— Begin Dataset records —

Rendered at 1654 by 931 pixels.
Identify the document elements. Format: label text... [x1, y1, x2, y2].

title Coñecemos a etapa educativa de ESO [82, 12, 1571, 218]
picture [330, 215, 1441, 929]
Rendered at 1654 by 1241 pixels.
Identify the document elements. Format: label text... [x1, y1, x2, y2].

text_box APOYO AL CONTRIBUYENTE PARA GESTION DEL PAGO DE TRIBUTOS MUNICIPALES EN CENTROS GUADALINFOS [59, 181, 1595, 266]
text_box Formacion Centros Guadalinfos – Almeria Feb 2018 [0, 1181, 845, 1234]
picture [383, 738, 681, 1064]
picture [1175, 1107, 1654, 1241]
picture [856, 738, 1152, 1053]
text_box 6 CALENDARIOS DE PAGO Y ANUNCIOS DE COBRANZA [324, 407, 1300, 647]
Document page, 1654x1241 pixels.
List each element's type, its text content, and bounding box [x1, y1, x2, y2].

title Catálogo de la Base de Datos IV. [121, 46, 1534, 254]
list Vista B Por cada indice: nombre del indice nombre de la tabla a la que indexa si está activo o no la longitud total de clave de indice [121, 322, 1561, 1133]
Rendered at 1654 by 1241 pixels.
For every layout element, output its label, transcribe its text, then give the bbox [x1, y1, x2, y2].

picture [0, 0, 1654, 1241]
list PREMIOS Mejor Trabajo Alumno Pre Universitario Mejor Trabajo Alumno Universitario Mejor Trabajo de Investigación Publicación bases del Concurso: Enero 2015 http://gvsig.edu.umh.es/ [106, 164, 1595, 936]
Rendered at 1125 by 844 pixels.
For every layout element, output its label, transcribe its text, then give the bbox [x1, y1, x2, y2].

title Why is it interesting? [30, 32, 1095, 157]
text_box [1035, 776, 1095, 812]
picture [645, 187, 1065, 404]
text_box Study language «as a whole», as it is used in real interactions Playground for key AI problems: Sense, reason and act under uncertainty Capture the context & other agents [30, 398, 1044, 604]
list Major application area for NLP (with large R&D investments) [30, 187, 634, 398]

— End Dataset records —

» **Your objective**
Convert all the entries above into one numbered list with one line per item, and leave out the blank lines.

» **Answer to this task**
1. Rendered at 1654 by 931 pixels.
2. Identify the document elements. Format: label text... [x1, y1, x2, y2].
3. title Coñecemos a etapa educativa de ESO [82, 12, 1571, 218]
4. picture [330, 215, 1441, 929]
5. Rendered at 1654 by 1241 pixels.
6. Identify the document elements. Format: label text... [x1, y1, x2, y2].
7. text_box APOYO AL CONTRIBUYENTE PARA GESTION DEL PAGO DE TRIBUTOS MUNICIPALES EN CENTROS GUADALINFOS [59, 181, 1595, 266]
8. text_box Formacion Centros Guadalinfos – Almeria Feb 2018 [0, 1181, 845, 1234]
9. picture [383, 738, 681, 1064]
10. picture [1175, 1107, 1654, 1241]
11. picture [856, 738, 1152, 1053]
12. text_box 6 CALENDARIOS DE PAGO Y ANUNCIOS DE COBRANZA [324, 407, 1300, 647]
13. Document page, 1654x1241 pixels.
14. List each element's type, its text content, and bounding box [x1, y1, x2, y2].
15. title Catálogo de la Base de Datos IV. [121, 46, 1534, 254]
16. list Vista B Por cada indice: nombre del indice nombre de la tabla a la que indexa si está activo o no la longitud total de clave de indice [121, 322, 1561, 1133]
17. Rendered at 1654 by 1241 pixels.
18. For every layout element, output its label, transcribe its text, then give the bbox [x1, y1, x2, y2].
19. picture [0, 0, 1654, 1241]
20. list PREMIOS Mejor Trabajo Alumno Pre Universitario Mejor Trabajo Alumno Universitario Mejor Trabajo de Investigación Publicación bases del Concurso: Enero 2015 http://gvsig.edu.umh.es/ [106, 164, 1595, 936]
21. Rendered at 1125 by 844 pixels.
22. For every layout element, output its label, transcribe its text, then give the bbox [x1, y1, x2, y2].
23. title Why is it interesting? [30, 32, 1095, 157]
24. text_box [1035, 776, 1095, 812]
25. picture [645, 187, 1065, 404]
26. text_box Study language «as a whole», as it is used in real interactions Playground for key AI problems: Sense, reason and act under uncertainty Capture the context & other agents [30, 398, 1044, 604]
27. list Major application area for NLP (with large R&D investments) [30, 187, 634, 398]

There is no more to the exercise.